Afschriften zijn per post/per e-mail op ………………………… aan partijen verzonden.
Het aanwenden van een rechtsmiddel:
Tegen deze uitspraak kunnen beide partijen binnen twee maanden na dagtekening van het afschrift van de uitspraak van het Gemeenschappelijk Hof beroep in cassatie instellen bij de Hoge Raad der Nederlanden (belastingkamer), Postbus 20303, 2500 EH Den Haag.
Partijen hebben ook de mogelijkheid hun beroepschrift in te dienen bij de griffie van het Gerecht in Eerste aanleg dat de zaak in eerste aanleg heeft behandeld. De datum van binnenkomst bij de griffie van het lokale Gerecht in Eerste aanleg is in dat geval bepalend voor de vraag of het beroep tijdig is ingesteld bij de Hoge Raad der Nederlanden.
U wordt verzocht bij het indienen van het beroepschrift het volgende in acht te nemen:
1. leg bij het beroepschrift een afschrift over van deze uitspraak;
2 onderteken het beroepschrift en vermeld het volgende:
a. de naam en het adres van de indiener;
b. de dagtekening;
c. waartegen u in beroep komt;
d. waarom u het daar niet mee eens bent (de gronden van het beroep).
In het cassatieberoepschrift kan de Hoge Raad verzocht worden om de wederpartij te veroordelen in de proceskosten.
Voor het instellen van beroep in cassatie is griffierecht verschuldigd. Na het instellen van beroep in cassatie ontvangt de indiener een nota griffierecht van de griffier van de Hoge Raad.
Toelichting op de rechtsmiddelenverwijzing
Per 15 april 2020 is digitaal procederen bij de Hoge Raad opengesteld en in veel gevallen verplicht (zie daarover www.hogeraad.nl). Daarvoor is echter een geschikt inlogmiddel nodig.

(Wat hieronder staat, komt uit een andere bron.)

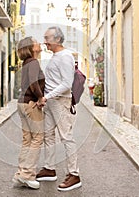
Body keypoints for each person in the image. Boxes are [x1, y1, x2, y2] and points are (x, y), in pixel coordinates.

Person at [36, 26, 82, 191]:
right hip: (50, 102)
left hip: (61, 101)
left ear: (57, 39)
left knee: (66, 137)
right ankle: (49, 168)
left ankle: (74, 174)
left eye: (47, 38)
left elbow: (66, 84)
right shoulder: (55, 56)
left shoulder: (65, 56)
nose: (45, 41)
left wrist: (46, 97)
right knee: (48, 136)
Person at [12, 36, 45, 189]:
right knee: (37, 138)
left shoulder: (26, 63)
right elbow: (33, 82)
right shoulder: (33, 62)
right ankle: (27, 175)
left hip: (22, 104)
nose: (39, 42)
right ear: (31, 47)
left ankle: (21, 173)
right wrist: (40, 97)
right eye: (35, 41)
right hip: (31, 104)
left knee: (27, 140)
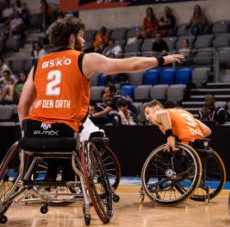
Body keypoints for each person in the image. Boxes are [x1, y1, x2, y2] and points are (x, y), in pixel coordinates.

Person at [17, 16, 183, 141]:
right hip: (67, 129)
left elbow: (22, 106)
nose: (84, 40)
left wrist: (26, 134)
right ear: (72, 39)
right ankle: (81, 173)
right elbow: (131, 65)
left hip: (36, 130)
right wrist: (162, 60)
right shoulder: (84, 59)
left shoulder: (39, 64)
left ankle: (52, 171)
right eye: (81, 36)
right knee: (99, 137)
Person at [144, 100, 211, 152]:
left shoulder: (158, 113)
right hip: (201, 143)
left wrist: (169, 136)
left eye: (147, 113)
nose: (147, 118)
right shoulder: (182, 112)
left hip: (188, 144)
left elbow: (163, 113)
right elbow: (207, 130)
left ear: (157, 108)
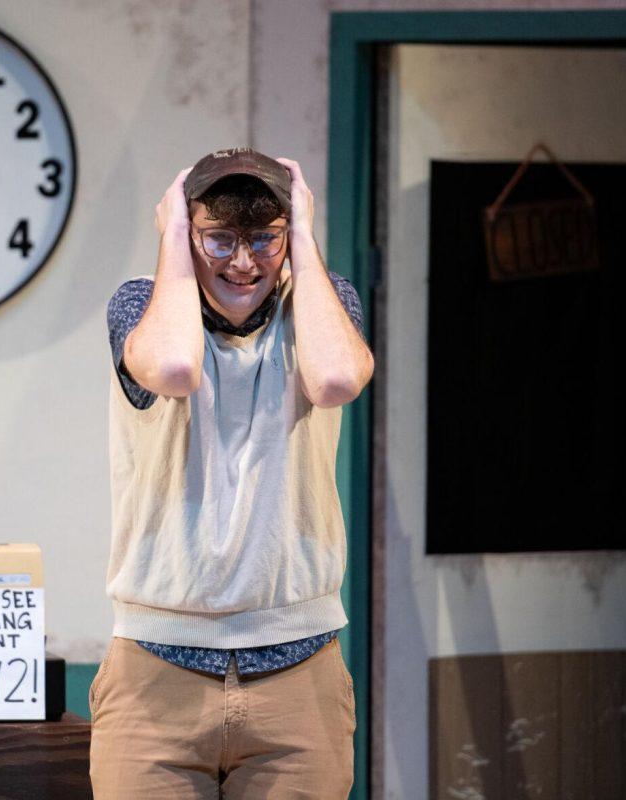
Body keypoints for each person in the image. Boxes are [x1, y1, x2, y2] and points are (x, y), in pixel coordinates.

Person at [91, 147, 375, 798]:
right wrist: (173, 237)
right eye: (220, 238)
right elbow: (175, 370)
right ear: (188, 231)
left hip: (298, 668)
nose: (243, 261)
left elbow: (334, 378)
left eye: (263, 239)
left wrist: (303, 233)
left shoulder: (326, 310)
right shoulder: (140, 306)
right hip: (154, 672)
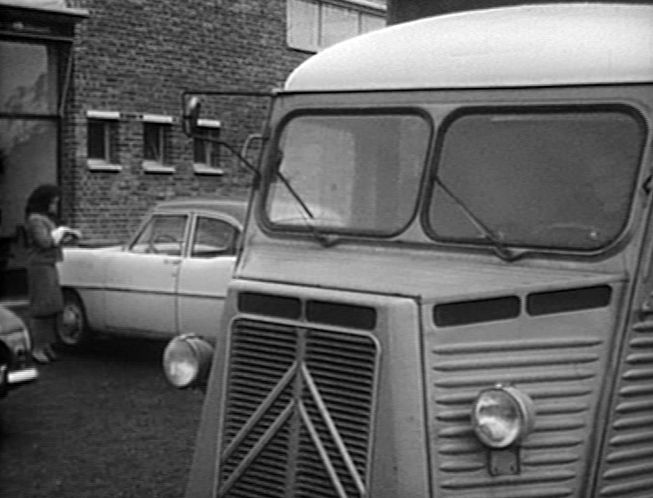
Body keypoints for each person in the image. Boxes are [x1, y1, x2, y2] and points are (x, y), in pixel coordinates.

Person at [24, 184, 81, 364]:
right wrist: (60, 233)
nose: (55, 206)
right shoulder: (35, 220)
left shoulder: (46, 219)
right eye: (53, 202)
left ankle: (47, 344)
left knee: (53, 305)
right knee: (42, 306)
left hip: (49, 264)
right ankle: (37, 347)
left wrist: (66, 236)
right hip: (40, 266)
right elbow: (44, 242)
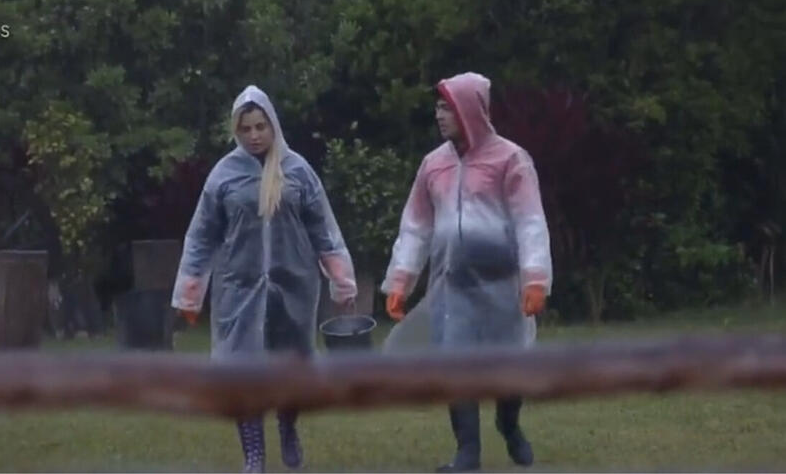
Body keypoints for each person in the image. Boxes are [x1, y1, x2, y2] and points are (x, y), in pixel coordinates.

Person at [171, 85, 358, 473]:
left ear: (273, 125)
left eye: (260, 127)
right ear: (236, 132)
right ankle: (253, 455)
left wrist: (342, 280)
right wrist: (190, 294)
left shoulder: (298, 171)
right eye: (246, 129)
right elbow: (201, 237)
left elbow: (324, 229)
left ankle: (288, 427)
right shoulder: (223, 176)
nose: (254, 136)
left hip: (293, 289)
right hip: (239, 291)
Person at [381, 72, 552, 472]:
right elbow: (416, 226)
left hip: (501, 288)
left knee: (508, 370)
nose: (440, 115)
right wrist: (400, 280)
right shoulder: (433, 165)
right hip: (451, 290)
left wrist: (536, 279)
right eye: (438, 107)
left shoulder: (511, 159)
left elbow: (530, 222)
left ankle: (509, 425)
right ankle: (467, 453)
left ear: (471, 110)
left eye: (448, 107)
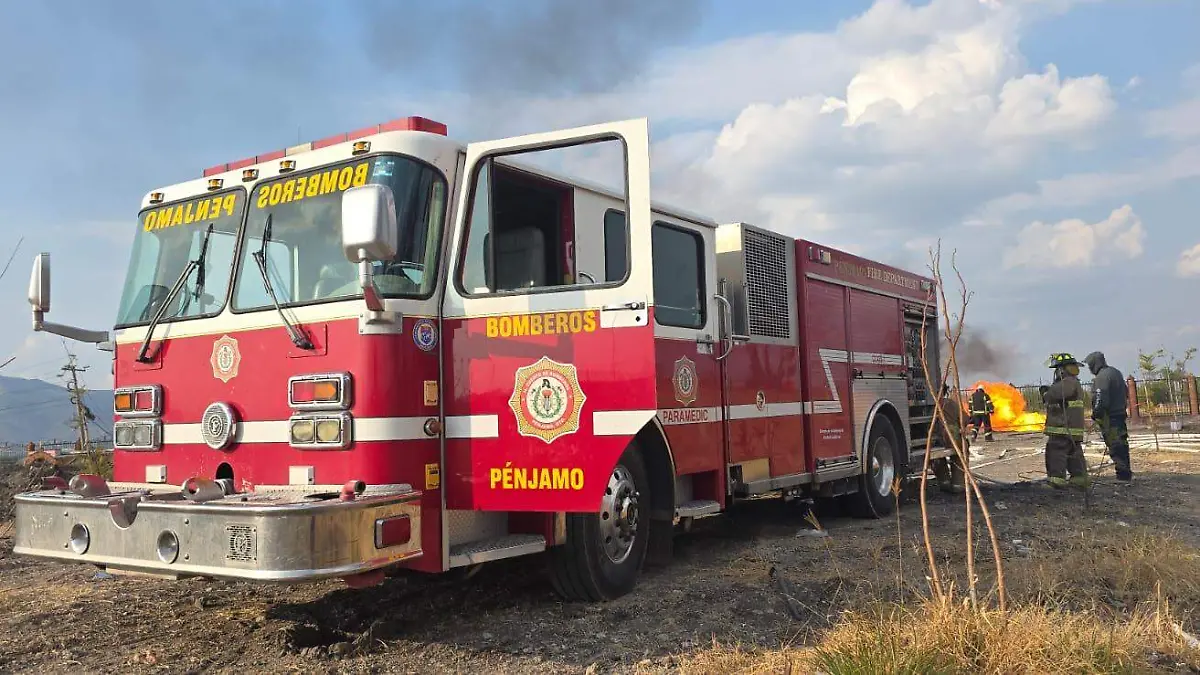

Niet in Nederland wonende of gevestigde partijen of professionele gemachtigden hebben in beginsel geen geschikt inlogmiddel en kunnen daarom niet inloggen in het desbetreffende webportaal. Zij kunnen, zolang zij niet over een geschikt inlogmiddel kunnen beschikken, per post procederen, zoals hiervoor vermeld.